Autor: Prof. Dr. Sebastian Richter

Im ersten Teil zu den Robotern im Rechnungswesen (ReWe) ging es um die vielfältigen aber bisher nur selten realisierten Anwendungsfälle und Chancen von Intelligent Automation (IA) im Rechnungswesen. Zusammenfassend kann man sagen, dass mit IA sogenannte „Softwareroboter“ zusammen mit Methoden der Künstlichen Intelligenz es ermöglichen, Aufgaben des Rechnungswesens selbstständig zu erlernen und anstelle von Menschen durchzuführen.

Roboterhand nutzt einen Taschenrechner

In diesem Teil werden die Herausforderungen von IA reflektiert, die es neben den Chancen natürlich ebenfalls gibt – sie hemmen aktuell noch die Nutzung von IA im großen Stil und sind daher Gegenstand der aktuellen Forschung. In Zukunft werden viel mehr Unternehmen diese Technologie nutzen, wenn die Herausforderungen überwunden sind.

Herausforderungen bzgl. des IA-Einsatzes im Rechnungswesen

Bei der Implementierung intelligenter Roboter sind Unternehmen derzeit mit einer Reihe an Herausforderungen konfrontiert. Abb. 1 zeigt diverse Herausforderungen, die in fünf Kategorien gruppiert sind und nachfolgend vorgestellt werden. Nur wer die Herausforderungen kennt, kann diese identifizieren und gezielt überwinden.

▸ AUFGABENSTELLUNG: Übernimm den gesamten Text oben über Intelligent Automation im Rechnungswesen wortgetreu und ohne jede Änderung.

▸ VORLIEGENDE DATEN:

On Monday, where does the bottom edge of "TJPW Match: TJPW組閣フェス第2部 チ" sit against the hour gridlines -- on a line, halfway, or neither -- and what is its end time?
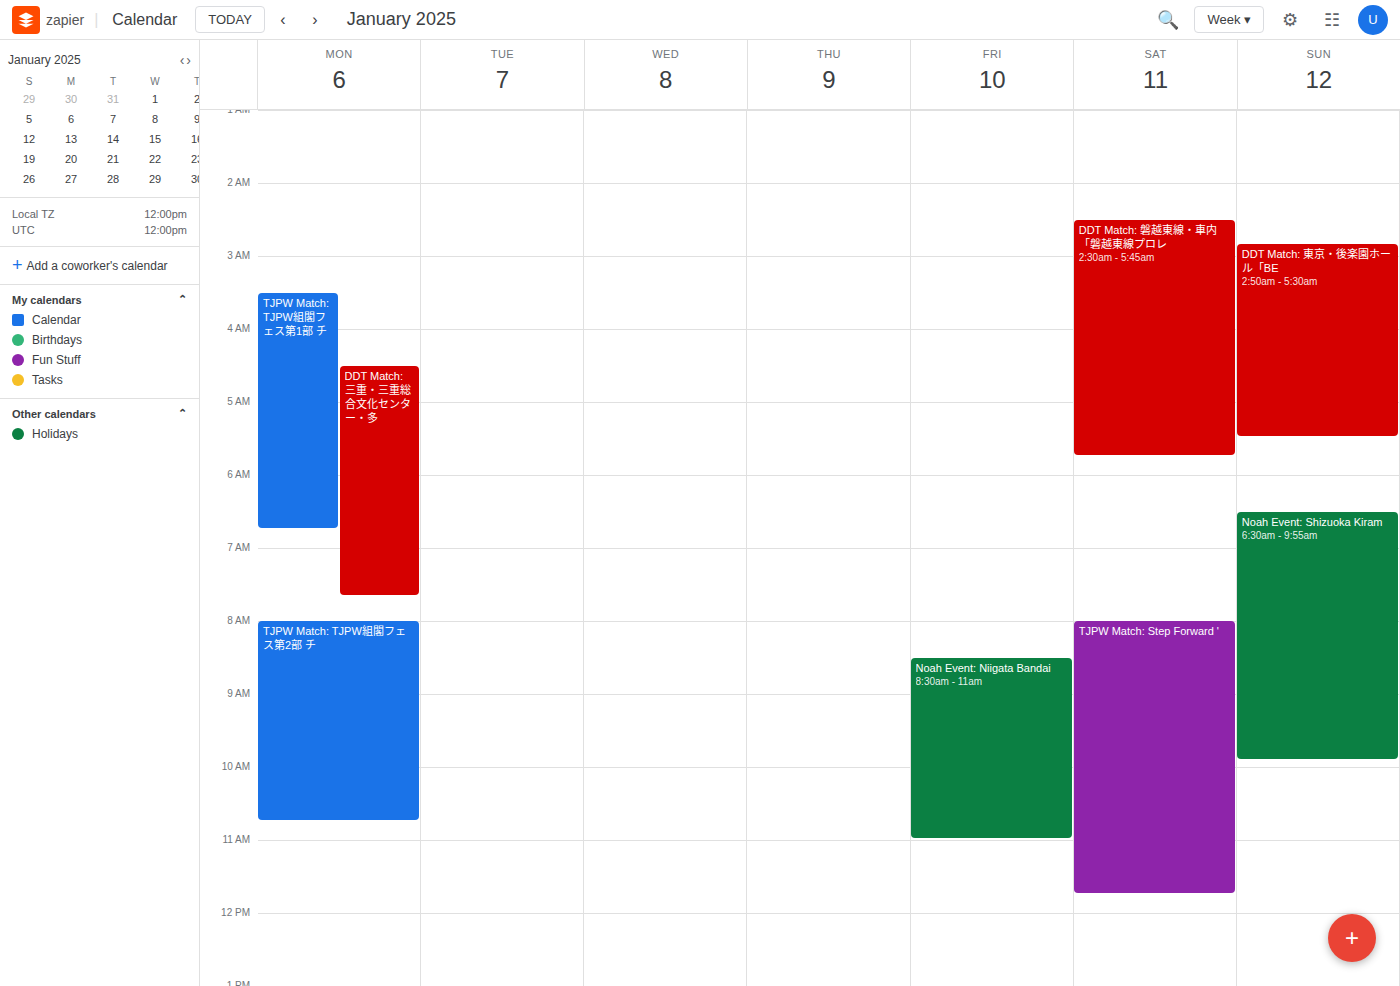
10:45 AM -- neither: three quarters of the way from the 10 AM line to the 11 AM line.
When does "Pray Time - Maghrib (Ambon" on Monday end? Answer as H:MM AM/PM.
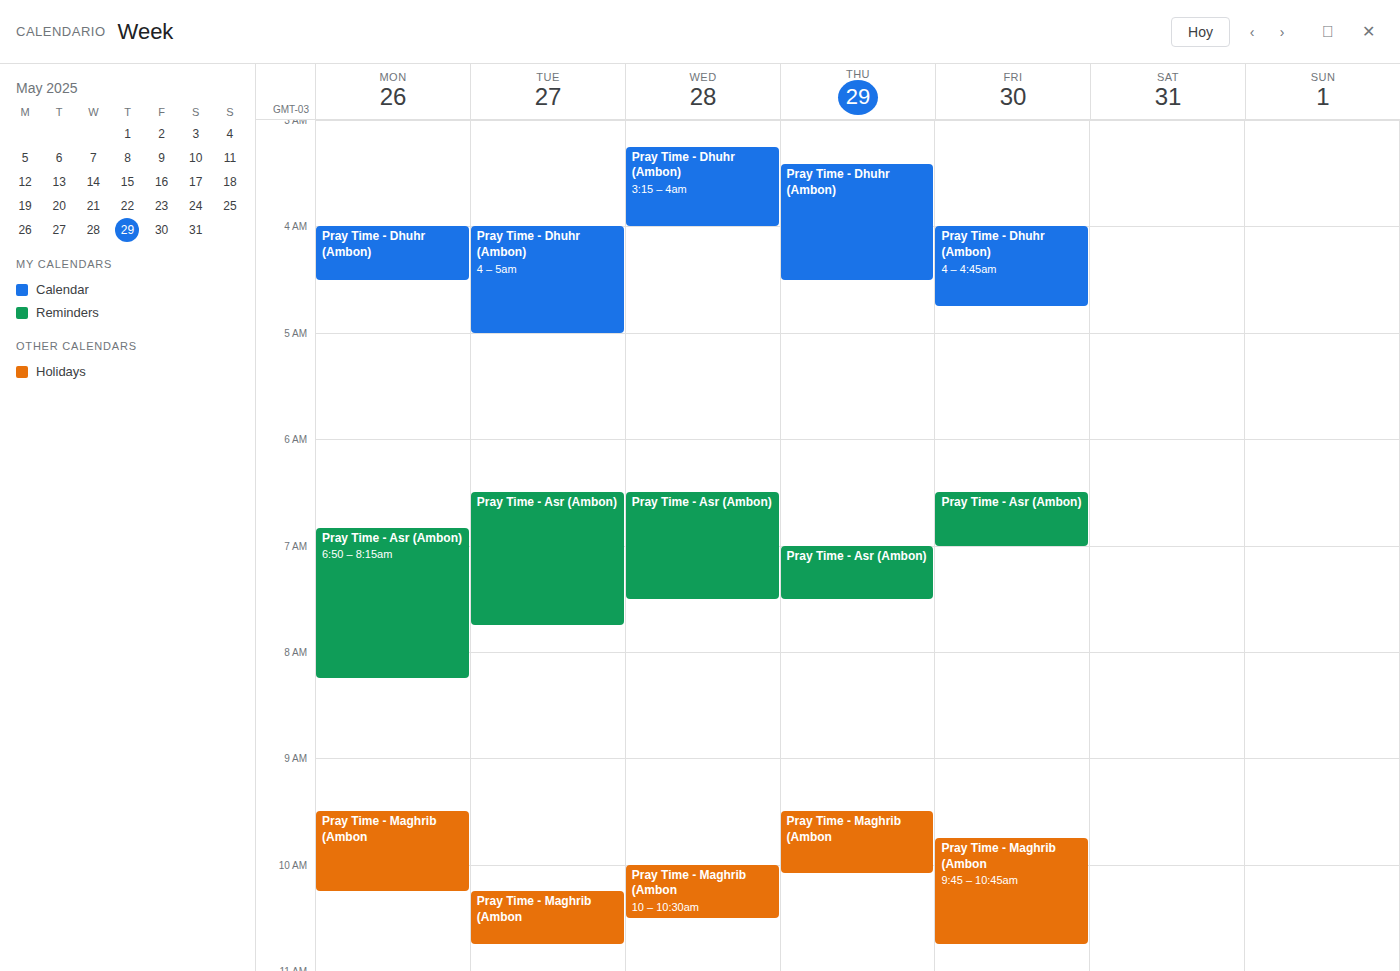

▸ ENDERGEBNIS:
Autor: Prof. Dr. Sebastian Richter

Im ersten Teil zu den Robotern im Rechnungswesen (ReWe) ging es um die vielfältigen aber bisher nur selten realisierten Anwendungsfälle und Chancen von Intelligent Automation (IA) im Rechnungswesen. Zusammenfassend kann man sagen, dass mit IA sogenannte „Softwareroboter“ zusammen mit Methoden der Künstlichen Intelligenz es ermöglichen, Aufgaben des Rechnungswesens selbstständig zu erlernen und anstelle von Menschen durchzuführen.

Roboterhand nutzt einen Taschenrechner

In diesem Teil werden die Herausforderungen von IA reflektiert, die es neben den Chancen natürlich ebenfalls gibt – sie hemmen aktuell noch die Nutzung von IA im großen Stil und sind daher Gegenstand der aktuellen Forschung. In Zukunft werden viel mehr Unternehmen diese Technologie nutzen, wenn die Herausforderungen überwunden sind.

Herausforderungen bzgl. des IA-Einsatzes im Rechnungswesen

Bei der Implementierung intelligenter Roboter sind Unternehmen derzeit mit einer Reihe an Herausforderungen konfrontiert. Abb. 1 zeigt diverse Herausforderungen, die in fünf Kategorien gruppiert sind und nachfolgend vorgestellt werden. Nur wer die Herausforderungen kennt, kann diese identifizieren und gezielt überwinden.